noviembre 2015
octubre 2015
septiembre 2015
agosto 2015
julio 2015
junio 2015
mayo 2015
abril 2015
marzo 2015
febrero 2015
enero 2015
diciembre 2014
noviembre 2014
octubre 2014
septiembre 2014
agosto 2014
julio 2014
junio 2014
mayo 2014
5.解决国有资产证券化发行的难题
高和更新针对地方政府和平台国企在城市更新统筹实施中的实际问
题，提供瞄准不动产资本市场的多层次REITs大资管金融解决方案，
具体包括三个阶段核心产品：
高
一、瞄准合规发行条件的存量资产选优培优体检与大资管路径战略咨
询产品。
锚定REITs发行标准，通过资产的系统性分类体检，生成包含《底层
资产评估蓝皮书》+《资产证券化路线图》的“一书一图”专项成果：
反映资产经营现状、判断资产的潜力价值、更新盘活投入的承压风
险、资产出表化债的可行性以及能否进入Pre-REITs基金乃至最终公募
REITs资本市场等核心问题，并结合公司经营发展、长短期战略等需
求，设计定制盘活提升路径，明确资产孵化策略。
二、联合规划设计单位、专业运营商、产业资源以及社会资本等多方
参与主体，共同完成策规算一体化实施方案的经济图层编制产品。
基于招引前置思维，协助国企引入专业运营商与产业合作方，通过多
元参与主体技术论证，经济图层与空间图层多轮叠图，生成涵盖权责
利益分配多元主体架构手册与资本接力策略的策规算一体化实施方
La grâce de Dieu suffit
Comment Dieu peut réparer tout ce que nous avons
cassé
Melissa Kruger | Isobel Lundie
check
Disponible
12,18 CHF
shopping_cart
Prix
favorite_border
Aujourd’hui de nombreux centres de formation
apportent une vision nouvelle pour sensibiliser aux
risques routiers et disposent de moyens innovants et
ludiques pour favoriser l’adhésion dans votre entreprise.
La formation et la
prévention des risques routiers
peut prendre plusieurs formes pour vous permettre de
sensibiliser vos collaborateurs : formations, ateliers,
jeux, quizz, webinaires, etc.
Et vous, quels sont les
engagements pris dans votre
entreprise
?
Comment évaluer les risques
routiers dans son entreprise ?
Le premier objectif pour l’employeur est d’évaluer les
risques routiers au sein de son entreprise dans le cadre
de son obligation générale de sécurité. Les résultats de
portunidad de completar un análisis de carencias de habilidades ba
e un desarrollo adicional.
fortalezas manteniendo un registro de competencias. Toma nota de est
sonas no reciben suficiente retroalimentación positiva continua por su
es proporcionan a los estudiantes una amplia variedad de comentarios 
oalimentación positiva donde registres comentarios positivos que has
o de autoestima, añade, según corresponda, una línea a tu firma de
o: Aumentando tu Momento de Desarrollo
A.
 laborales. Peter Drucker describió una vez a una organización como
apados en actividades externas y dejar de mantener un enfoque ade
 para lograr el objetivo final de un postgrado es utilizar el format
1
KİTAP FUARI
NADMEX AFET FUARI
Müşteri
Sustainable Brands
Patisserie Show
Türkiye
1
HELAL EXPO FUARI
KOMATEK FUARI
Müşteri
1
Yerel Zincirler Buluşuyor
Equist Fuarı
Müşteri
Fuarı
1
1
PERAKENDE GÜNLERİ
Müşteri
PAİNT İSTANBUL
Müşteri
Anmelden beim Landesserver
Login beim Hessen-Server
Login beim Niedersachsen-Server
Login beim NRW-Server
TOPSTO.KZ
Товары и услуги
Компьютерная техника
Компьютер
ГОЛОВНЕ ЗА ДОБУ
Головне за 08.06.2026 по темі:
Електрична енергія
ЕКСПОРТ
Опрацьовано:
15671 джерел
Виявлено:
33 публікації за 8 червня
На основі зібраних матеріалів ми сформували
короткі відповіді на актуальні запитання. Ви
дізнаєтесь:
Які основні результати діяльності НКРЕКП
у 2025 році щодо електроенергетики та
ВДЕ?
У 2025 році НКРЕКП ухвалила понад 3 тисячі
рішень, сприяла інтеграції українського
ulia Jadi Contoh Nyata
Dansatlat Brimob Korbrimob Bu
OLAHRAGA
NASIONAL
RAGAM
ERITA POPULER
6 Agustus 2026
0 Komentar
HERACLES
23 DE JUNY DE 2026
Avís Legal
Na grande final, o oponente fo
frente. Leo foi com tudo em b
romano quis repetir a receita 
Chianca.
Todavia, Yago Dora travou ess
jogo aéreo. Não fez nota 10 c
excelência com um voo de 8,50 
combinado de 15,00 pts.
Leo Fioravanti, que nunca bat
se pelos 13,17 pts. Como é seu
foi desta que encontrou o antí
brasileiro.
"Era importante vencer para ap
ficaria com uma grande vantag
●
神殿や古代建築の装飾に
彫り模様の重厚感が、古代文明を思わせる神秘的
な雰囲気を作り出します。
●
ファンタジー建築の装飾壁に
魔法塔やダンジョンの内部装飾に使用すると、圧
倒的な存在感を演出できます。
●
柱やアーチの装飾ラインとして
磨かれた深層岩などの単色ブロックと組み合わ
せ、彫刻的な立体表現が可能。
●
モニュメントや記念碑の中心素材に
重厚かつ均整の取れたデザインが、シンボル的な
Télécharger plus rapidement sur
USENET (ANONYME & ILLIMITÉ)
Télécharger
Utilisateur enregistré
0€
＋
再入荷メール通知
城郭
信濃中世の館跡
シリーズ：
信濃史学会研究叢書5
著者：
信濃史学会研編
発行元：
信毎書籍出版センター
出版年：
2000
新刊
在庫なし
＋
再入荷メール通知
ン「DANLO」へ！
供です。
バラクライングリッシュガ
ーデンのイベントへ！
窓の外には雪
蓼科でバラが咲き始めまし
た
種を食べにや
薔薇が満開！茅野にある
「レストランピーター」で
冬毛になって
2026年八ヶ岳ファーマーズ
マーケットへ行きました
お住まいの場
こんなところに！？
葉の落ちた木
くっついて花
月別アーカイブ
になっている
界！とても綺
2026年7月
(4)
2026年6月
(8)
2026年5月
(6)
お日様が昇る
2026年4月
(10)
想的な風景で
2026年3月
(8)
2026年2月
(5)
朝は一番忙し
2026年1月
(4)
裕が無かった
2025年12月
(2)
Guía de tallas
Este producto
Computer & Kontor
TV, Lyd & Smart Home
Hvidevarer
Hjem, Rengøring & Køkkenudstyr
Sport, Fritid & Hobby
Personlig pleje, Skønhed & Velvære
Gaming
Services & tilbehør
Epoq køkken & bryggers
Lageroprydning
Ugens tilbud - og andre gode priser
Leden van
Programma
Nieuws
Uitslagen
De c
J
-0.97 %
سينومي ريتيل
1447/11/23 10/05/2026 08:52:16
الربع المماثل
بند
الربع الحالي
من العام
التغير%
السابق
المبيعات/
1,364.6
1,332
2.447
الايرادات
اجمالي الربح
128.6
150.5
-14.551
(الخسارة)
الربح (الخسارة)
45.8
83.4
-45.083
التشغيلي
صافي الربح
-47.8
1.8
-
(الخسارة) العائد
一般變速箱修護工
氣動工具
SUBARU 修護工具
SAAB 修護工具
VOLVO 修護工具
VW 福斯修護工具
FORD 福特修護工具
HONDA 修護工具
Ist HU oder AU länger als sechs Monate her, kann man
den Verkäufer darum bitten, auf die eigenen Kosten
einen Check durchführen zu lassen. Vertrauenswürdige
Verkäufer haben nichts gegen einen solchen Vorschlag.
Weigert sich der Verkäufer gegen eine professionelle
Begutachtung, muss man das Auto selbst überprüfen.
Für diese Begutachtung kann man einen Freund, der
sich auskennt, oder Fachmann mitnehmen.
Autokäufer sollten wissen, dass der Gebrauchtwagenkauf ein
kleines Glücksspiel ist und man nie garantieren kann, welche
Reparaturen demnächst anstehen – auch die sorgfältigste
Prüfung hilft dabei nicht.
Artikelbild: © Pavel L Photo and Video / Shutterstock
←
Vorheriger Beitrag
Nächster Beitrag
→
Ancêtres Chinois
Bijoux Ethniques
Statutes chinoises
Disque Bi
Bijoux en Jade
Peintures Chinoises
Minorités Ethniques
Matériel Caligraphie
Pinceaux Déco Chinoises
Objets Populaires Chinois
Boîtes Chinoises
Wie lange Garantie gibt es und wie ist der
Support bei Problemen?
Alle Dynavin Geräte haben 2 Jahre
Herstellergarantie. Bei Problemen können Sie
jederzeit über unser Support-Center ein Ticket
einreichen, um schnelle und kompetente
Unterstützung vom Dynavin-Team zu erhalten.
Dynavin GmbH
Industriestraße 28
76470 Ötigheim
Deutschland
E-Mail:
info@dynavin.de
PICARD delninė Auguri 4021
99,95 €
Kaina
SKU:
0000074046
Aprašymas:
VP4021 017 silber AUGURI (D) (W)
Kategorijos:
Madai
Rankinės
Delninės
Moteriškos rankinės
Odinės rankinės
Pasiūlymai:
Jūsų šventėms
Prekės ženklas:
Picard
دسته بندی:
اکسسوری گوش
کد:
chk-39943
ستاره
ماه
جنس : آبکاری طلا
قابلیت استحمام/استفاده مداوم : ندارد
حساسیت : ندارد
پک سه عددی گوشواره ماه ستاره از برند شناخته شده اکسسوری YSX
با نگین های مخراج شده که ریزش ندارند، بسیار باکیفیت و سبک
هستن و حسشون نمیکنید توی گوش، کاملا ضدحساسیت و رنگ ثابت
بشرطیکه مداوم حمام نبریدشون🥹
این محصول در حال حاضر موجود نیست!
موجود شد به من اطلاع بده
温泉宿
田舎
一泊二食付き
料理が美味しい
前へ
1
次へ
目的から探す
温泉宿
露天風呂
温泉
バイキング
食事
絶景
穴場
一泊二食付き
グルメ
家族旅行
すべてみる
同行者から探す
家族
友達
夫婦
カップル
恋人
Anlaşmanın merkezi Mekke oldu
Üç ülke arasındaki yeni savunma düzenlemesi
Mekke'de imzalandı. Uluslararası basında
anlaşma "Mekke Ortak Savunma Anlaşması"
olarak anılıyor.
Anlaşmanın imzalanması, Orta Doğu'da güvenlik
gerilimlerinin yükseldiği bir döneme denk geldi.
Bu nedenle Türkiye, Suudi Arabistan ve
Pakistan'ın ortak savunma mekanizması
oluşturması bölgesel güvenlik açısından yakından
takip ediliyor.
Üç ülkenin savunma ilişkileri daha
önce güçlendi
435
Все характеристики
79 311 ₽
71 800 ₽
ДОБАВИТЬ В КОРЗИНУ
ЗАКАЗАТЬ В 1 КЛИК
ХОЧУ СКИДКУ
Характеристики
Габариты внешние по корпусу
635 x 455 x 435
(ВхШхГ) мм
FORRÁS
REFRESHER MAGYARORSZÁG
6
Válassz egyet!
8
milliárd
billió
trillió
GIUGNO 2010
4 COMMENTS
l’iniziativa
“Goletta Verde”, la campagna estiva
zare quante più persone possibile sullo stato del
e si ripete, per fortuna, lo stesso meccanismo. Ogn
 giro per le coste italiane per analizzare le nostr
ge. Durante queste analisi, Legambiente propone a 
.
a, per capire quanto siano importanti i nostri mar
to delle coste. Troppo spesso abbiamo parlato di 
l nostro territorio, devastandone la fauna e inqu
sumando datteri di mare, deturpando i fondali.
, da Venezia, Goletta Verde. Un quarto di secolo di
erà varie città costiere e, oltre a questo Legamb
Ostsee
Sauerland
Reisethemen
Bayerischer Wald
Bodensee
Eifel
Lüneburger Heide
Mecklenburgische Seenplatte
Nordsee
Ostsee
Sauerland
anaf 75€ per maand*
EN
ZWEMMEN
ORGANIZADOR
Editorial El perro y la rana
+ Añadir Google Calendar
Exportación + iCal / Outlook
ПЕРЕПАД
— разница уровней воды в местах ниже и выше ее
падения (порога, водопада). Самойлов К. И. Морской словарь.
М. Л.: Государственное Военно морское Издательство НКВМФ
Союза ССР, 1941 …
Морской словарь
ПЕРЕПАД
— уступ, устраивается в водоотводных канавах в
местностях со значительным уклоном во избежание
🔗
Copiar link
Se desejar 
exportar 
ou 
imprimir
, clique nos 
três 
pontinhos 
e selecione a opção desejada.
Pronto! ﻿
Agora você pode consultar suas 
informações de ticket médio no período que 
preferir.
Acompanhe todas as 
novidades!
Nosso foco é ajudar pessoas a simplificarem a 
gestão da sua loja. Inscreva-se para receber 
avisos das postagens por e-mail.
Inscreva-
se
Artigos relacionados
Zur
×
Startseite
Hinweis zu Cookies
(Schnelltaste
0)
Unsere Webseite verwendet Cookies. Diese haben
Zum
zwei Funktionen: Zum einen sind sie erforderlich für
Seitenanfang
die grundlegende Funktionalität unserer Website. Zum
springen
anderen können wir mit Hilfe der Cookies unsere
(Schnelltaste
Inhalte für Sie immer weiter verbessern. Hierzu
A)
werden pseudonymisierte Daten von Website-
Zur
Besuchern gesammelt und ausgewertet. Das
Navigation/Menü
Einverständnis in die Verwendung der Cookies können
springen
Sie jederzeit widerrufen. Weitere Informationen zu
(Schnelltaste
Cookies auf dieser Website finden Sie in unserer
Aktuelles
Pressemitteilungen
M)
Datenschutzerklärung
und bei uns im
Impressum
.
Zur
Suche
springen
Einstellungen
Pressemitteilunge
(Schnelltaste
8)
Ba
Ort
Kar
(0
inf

════════

> _Work order_: Using only the entries above, output the line with "önce güçlendi", the line with "la campagna estiva", and all lines between them, exactly as they stand.

> _Task result_:
önce güçlendi
435
Все характеристики
79 311 ₽
71 800 ₽
ДОБАВИТЬ В КОРЗИНУ
ЗАКАЗАТЬ В 1 КЛИК
ХОЧУ СКИДКУ
Характеристики
Габариты внешние по корпусу
635 x 455 x 435
(ВхШхГ) мм
FORRÁS
REFRESHER MAGYARORSZÁG
6
Válassz egyet!
8
milliárd
billió
trillió
GIUGNO 2010
4 COMMENTS
l’iniziativa
“Goletta Verde”, la campagna estiva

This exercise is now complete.